### JOB 1
According to the Wish Dragon article, on what date was the film released on Netflix internationally?
### JOB 2
Copy out the part of the Wish Dragon article that begins with the words "Wish Dragon was" and ends after "goons and escape.".
### JOB 3
Continue the Wish Dragon plot summary, picking up after its last sentence.

-- PAGE TEXT start --

Wish Dragon is a 2021 computer-animated fantasy comedy film written and directed by Chris Appelhans[6] and produced by Sony Pictures Animation and Tencent Pictures. The film stars Jimmy Wong, John Cho, Constance Wu, Natasha Liu Bordizzo, Jimmy O. Yang, Aaron Yoo, Will Yun Lee, and Ronny Chieng. Jackie Chan produced the film and voiced Cho's role in the Chinese Mandarin version.[7]

Wish Dragon was released theatrically in China on January 15, 2021 and on Netflix internationally on June 11, 2021.[8][9]

Plot[edit]

Din is a working-class college student in Shanghai who dreams of reuniting with his childhood friend Li Na, who moved away ten years ago from their neighborhood with her father, Mr. Wang, and now lives a lavish life. One day, Din is given a teapot by an elderly man, from which emerges Long, a wish dragon. Long informs Din he will grant three wishes to his master, i.e. whoever holds the teapot. Din will be Long's tenth and final master and will free Long from his servitude, allowing him to enter the Spirit world. Subsequently, Din is chased by a trio of goons led by a man named Pockets, sent by Mr. Wang to recover the teapot in hopes of saving his failing business. Din uses his first wish to fight the goons and escape.

-- PAGE TEXT end --
-- GIVEN ENTRIES start --

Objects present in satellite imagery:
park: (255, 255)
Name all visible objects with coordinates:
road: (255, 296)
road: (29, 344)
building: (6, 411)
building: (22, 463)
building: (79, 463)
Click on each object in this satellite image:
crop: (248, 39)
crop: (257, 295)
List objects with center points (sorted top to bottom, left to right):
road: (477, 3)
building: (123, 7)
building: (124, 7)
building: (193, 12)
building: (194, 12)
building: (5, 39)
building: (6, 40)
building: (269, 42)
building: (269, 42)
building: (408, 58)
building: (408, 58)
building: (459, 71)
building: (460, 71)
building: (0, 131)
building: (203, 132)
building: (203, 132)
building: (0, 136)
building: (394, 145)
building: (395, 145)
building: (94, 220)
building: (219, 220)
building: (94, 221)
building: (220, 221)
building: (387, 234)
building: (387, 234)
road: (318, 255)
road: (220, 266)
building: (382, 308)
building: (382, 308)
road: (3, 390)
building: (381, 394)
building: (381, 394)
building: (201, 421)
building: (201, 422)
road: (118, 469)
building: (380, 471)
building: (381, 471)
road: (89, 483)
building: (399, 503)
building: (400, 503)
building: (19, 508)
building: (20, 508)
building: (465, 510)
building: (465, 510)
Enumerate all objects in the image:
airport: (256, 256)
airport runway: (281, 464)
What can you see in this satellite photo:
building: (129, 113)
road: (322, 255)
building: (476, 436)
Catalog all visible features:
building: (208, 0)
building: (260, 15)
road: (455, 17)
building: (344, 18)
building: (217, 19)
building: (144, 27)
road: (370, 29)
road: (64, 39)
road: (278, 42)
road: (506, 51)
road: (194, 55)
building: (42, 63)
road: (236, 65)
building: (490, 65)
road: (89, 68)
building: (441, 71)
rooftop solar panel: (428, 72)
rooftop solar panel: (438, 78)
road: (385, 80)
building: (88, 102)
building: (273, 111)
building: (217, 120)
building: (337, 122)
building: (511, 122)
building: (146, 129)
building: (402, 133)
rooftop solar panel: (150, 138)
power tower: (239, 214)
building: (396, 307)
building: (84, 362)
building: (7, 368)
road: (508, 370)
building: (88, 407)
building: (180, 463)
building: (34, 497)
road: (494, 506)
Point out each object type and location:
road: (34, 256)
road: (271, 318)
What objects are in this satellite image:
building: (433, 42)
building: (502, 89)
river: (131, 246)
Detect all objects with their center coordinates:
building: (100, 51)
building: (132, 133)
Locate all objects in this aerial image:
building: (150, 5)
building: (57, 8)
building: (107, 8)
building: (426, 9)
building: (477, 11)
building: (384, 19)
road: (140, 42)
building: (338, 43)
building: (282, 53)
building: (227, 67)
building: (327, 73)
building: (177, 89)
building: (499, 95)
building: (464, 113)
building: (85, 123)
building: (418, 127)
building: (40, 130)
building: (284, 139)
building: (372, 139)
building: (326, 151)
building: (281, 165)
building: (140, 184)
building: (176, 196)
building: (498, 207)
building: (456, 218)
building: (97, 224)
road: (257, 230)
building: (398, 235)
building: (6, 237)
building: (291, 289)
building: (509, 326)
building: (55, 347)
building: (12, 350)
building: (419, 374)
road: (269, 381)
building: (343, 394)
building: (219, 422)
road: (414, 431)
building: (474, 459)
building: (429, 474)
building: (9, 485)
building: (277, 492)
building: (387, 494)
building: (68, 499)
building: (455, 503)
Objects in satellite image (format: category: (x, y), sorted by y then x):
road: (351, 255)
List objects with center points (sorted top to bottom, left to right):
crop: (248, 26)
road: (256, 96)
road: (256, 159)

-- GIVEN ENTRIES end --

### OUTPUT 1
June 11, 2021.

### OUTPUT 2
Wish Dragon was released theatrically in China on January 15, 2021 and on Netflix internationally on June 11, 2021.[8][9]

Plot[edit]

Din is a working-class college student in Shanghai who dreams of reuniting with his childhood friend Li Na, who moved away ten years ago from their neighborhood with her father, Mr. Wang, and now lives a lavish life. One day, Din is given a teapot by an elderly man, from which emerges Long, a wish dragon. Long informs Din he will grant three wishes to his master, i.e. whoever holds the teapot. Din will be Long's tenth and final master and will free Long from his servitude, allowing him to enter the Spirit world. Subsequently, Din is chased by a trio of goons led by a man named Pockets, sent by Mr. Wang to recover the teapot in hopes of saving his failing business. Din uses his first wish to fight the goons and escape.

### OUTPUT 3
The next day, Din and Long arrive at Li Na's birthday party. Din makes his second wish - to temporarily appear as a wealthy princeling for one day, hoping Li Na will notice him and rekindle their friendship. But Li Na is disappointed when she realizes that her father will not be attending her birthday party. Din sticking to his disguise as "Dan", comforts her and they are asked by Mr. Wang (via a video call) to share a meal together. Long warns Din that Li Na will leave him as soon as she finds out his identity, because of their different socioeconomic status.

During the date, Din asks Long for advice on how to act accordingly to his new status, but ends up upsetting Li Na in the process. They both end up in Din's neighborhood after the goons pursue Din again. Din reveals himself to Li Na and they spend the rest of the day in the neighborhood reliving their childhood pastimes. But Li Na finally retreats claiming that she has responsibilities and expectations she needs to meet, hurting Din's feelings. Later, that night, Din angrily asks Long to make him rich in a last-ditch effort to be respected. But Long reveals to Din that in life that he was a wealthy and powerful lord; who's reign ended in loneliness and tragedy, and was punished by the gods for his selfishness by becoming a wish dragon. Long's servitude as a wish dragon is meant to make him appreciate the meaning of life, something that he has failed to accomplish with all of his previous masters.

After tracking down Din, Pockets betrays Mr. Wang by taking the teapot for himself and asks the wish dragon for his first wish to turn everything he touches to gold. He drops Mr. Wang from a large scaffolding, mortally wounding him in front of Li Na. Din chases the goons and eventually ends up fighting Pockets on Long's back. Pockets corners Din and prepares to hit him with his golden hand, but Long puts himself in the way, causing both him and Pockets to turn into gold statues. Din is unable to stop Long's statue from sinking to the bottom of a river, while Pockets shatters to pieces against the ground.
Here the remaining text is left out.